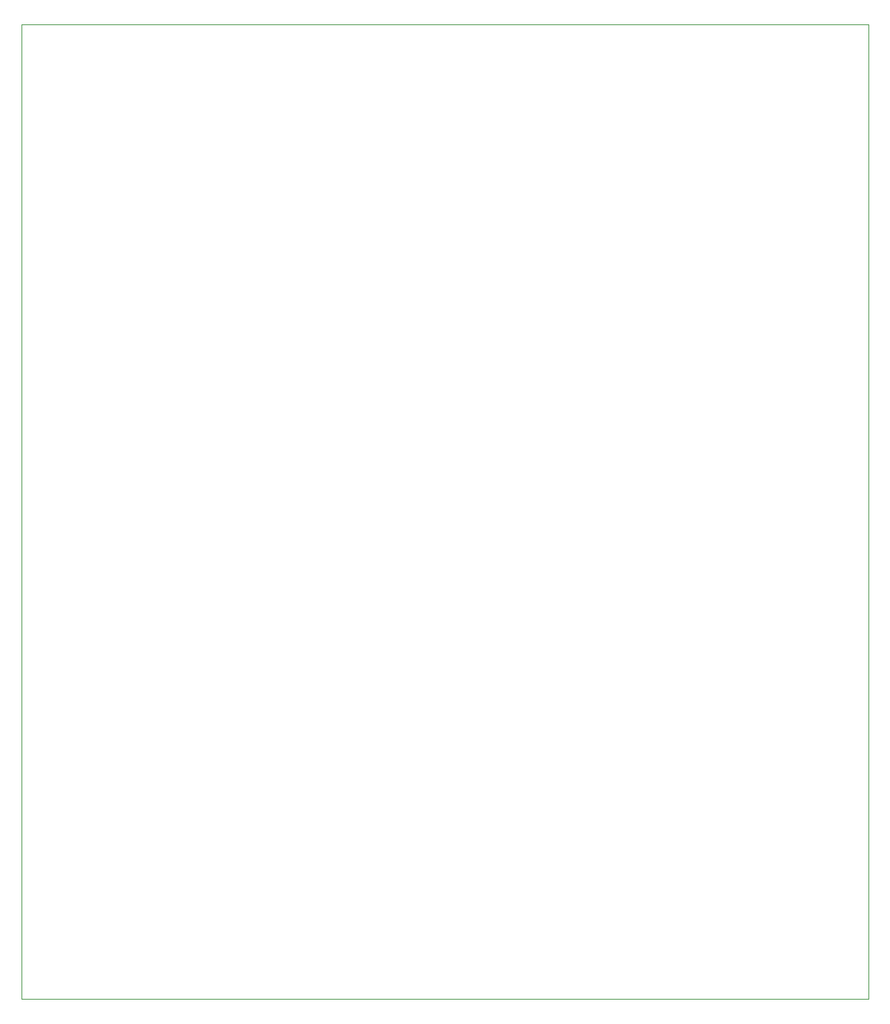
<source format=gbr>
%TF.GenerationSoftware,KiCad,Pcbnew,7.0.8*%
%TF.CreationDate,2023-11-11T11:33:52+01:00*%
%TF.ProjectId,LED-Zappelin-V2-Chrolis,4c45442d-5a61-4707-9065-6c696e2d5632,rev?*%
%TF.SameCoordinates,Original*%
%TF.FileFunction,Profile,NP*%
%FSLAX46Y46*%
G04 Gerber Fmt 4.6, Leading zero omitted, Abs format (unit mm)*
G04 Created by KiCad (PCBNEW 7.0.8) date 2023-11-11 11:33:52*
%MOMM*%
%LPD*%
G01*
G04 APERTURE LIST*
%TA.AperFunction,Profile*%
%ADD10C,0.100000*%
%TD*%
G04 APERTURE END LIST*
D10*
X50000000Y-50000000D02*
X150000000Y-50000000D01*
X150000000Y-165000000D01*
X50000000Y-165000000D01*
X50000000Y-50000000D01*
M02*

</source>
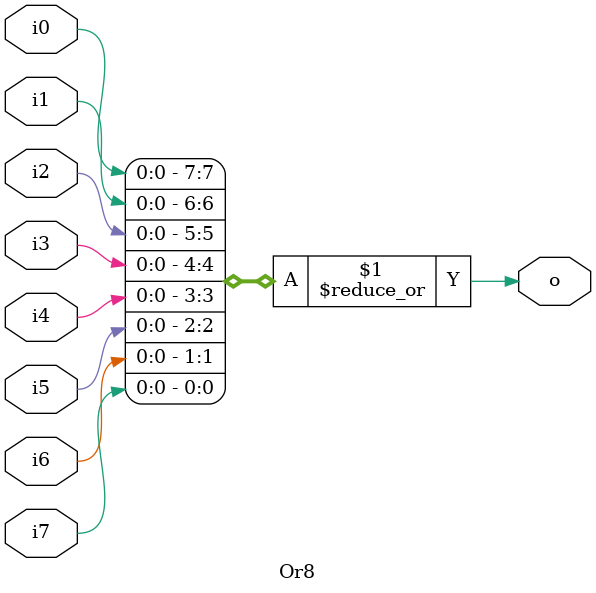
<source format=v>
module Or8(	// file.cleaned.mlir:2:3
  input  i0,	// file.cleaned.mlir:2:21
         i1,	// file.cleaned.mlir:2:34
         i2,	// file.cleaned.mlir:2:47
         i3,	// file.cleaned.mlir:2:60
         i4,	// file.cleaned.mlir:2:73
         i5,	// file.cleaned.mlir:2:86
         i6,	// file.cleaned.mlir:2:99
         i7,	// file.cleaned.mlir:2:112
  output o	// file.cleaned.mlir:2:126
);

  assign o = |{i0, i1, i2, i3, i4, i5, i6, i7};	// file.cleaned.mlir:4:10, :5:10, :6:5
endmodule


</source>
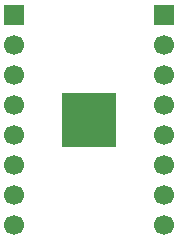
<source format=gbr>
%TF.GenerationSoftware,Altium Limited,Altium Designer,20.1.11 (218)*%
G04 Layer_Color=16711935*
%FSLAX45Y45*%
%MOMM*%
%TF.SameCoordinates,A58613BD-9F4A-4EB4-9302-7A3247439128*%
%TF.FilePolarity,Negative*%
%TF.FileFunction,Soldermask,Bot*%
%TF.Part,Single*%
G01*
G75*
%TA.AperFunction,NonConductor*%
%ADD26R,4.57200X4.57200*%
%TA.AperFunction,ComponentPad*%
%ADD27C,1.70000*%
%ADD28R,1.70000X1.70000*%
%TA.AperFunction,ViaPad*%
%ADD29C,0.70000*%
D26*
X762000Y1016000D02*
D03*
D27*
X1397000Y635000D02*
D03*
X127000Y127000D02*
D03*
Y381000D02*
D03*
Y889000D02*
D03*
Y1397000D02*
D03*
Y1651000D02*
D03*
Y1143000D02*
D03*
Y635000D02*
D03*
X1397000Y127000D02*
D03*
Y381000D02*
D03*
Y889000D02*
D03*
Y1397000D02*
D03*
Y1651000D02*
D03*
Y1143000D02*
D03*
D28*
X127000Y1905000D02*
D03*
X1397000D02*
D03*
D29*
X609600Y1168400D02*
D03*
Y1092200D02*
D03*
Y1016000D02*
D03*
X685800Y1168400D02*
D03*
Y1092200D02*
D03*
Y1016000D02*
D03*
X762000Y1168400D02*
D03*
Y1092200D02*
D03*
Y1016000D02*
D03*
X838200Y1168400D02*
D03*
Y1092200D02*
D03*
Y1016000D02*
D03*
X609600Y939800D02*
D03*
X685800D02*
D03*
X762000D02*
D03*
X838200D02*
D03*
X914400Y1168400D02*
D03*
Y1092200D02*
D03*
Y1016000D02*
D03*
Y939800D02*
D03*
X762000Y863600D02*
D03*
X838200D02*
D03*
X685800D02*
D03*
X609600D02*
D03*
X914400D02*
D03*
%TF.MD5,becc81345d74d3abf6518d3394100485*%
M02*

</source>
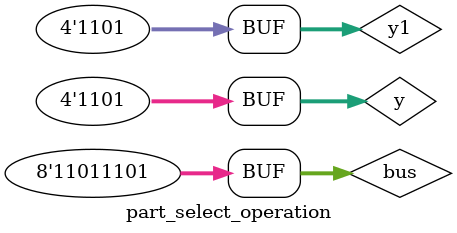
<source format=v>
`timescale 1ns / 1ps


module part_select_operation();
reg [7:0]bus;
reg [3:0]y;
reg [7:4]y1;
initial begin
bus=8'b11011101;#10;
y=bus[3:0];
y1=bus[7:4];
end
endmodule

</source>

- EXERCISE BRIEF: Restate the entries word for word, though any image they contain should not appear.

- EXERCISE SOLUTION:
<source format=gbr>
%TF.GenerationSoftware,KiCad,Pcbnew,7.0.8*%
%TF.CreationDate,2023-11-11T11:33:52+01:00*%
%TF.ProjectId,LED-Zappelin-V2-Chrolis,4c45442d-5a61-4707-9065-6c696e2d5632,rev?*%
%TF.SameCoordinates,Original*%
%TF.FileFunction,Profile,NP*%
%FSLAX46Y46*%
G04 Gerber Fmt 4.6, Leading zero omitted, Abs format (unit mm)*
G04 Created by KiCad (PCBNEW 7.0.8) date 2023-11-11 11:33:52*
%MOMM*%
%LPD*%
G01*
G04 APERTURE LIST*
%TA.AperFunction,Profile*%
%ADD10C,0.100000*%
%TD*%
G04 APERTURE END LIST*
D10*
X50000000Y-50000000D02*
X150000000Y-50000000D01*
X150000000Y-165000000D01*
X50000000Y-165000000D01*
X50000000Y-50000000D01*
M02*

</source>
<source format=v>
module Or8(	// file.cleaned.mlir:2:3
  input  i0,	// file.cleaned.mlir:2:21
         i1,	// file.cleaned.mlir:2:34
         i2,	// file.cleaned.mlir:2:47
         i3,	// file.cleaned.mlir:2:60
         i4,	// file.cleaned.mlir:2:73
         i5,	// file.cleaned.mlir:2:86
         i6,	// file.cleaned.mlir:2:99
         i7,	// file.cleaned.mlir:2:112
  output o	// file.cleaned.mlir:2:126
);

  assign o = |{i0, i1, i2, i3, i4, i5, i6, i7};	// file.cleaned.mlir:4:10, :5:10, :6:5
endmodule


</source>
<source format=gbr>
%TF.GenerationSoftware,Altium Limited,Altium Designer,20.1.11 (218)*%
G04 Layer_Color=16711935*
%FSLAX45Y45*%
%MOMM*%
%TF.SameCoordinates,A58613BD-9F4A-4EB4-9302-7A3247439128*%
%TF.FilePolarity,Negative*%
%TF.FileFunction,Soldermask,Bot*%
%TF.Part,Single*%
G01*
G75*
%TA.AperFunction,NonConductor*%
%ADD26R,4.57200X4.57200*%
%TA.AperFunction,ComponentPad*%
%ADD27C,1.70000*%
%ADD28R,1.70000X1.70000*%
%TA.AperFunction,ViaPad*%
%ADD29C,0.70000*%
D26*
X762000Y1016000D02*
D03*
D27*
X1397000Y635000D02*
D03*
X127000Y127000D02*
D03*
Y381000D02*
D03*
Y889000D02*
D03*
Y1397000D02*
D03*
Y1651000D02*
D03*
Y1143000D02*
D03*
Y635000D02*
D03*
X1397000Y127000D02*
D03*
Y381000D02*
D03*
Y889000D02*
D03*
Y1397000D02*
D03*
Y1651000D02*
D03*
Y1143000D02*
D03*
D28*
X127000Y1905000D02*
D03*
X1397000D02*
D03*
D29*
X609600Y1168400D02*
D03*
Y1092200D02*
D03*
Y1016000D02*
D03*
X685800Y1168400D02*
D03*
Y1092200D02*
D03*
Y1016000D02*
D03*
X762000Y1168400D02*
D03*
Y1092200D02*
D03*
Y1016000D02*
D03*
X838200Y1168400D02*
D03*
Y1092200D02*
D03*
Y1016000D02*
D03*
X609600Y939800D02*
D03*
X685800D02*
D03*
X762000D02*
D03*
X838200D02*
D03*
X914400Y1168400D02*
D03*
Y1092200D02*
D03*
Y1016000D02*
D03*
Y939800D02*
D03*
X762000Y863600D02*
D03*
X838200D02*
D03*
X685800D02*
D03*
X609600D02*
D03*
X914400D02*
D03*
%TF.MD5,becc81345d74d3abf6518d3394100485*%
M02*

</source>
<source format=v>
`timescale 1ns / 1ps


module part_select_operation();
reg [7:0]bus;
reg [3:0]y;
reg [7:4]y1;
initial begin
bus=8'b11011101;#10;
y=bus[3:0];
y1=bus[7:4];
end
endmodule

</source>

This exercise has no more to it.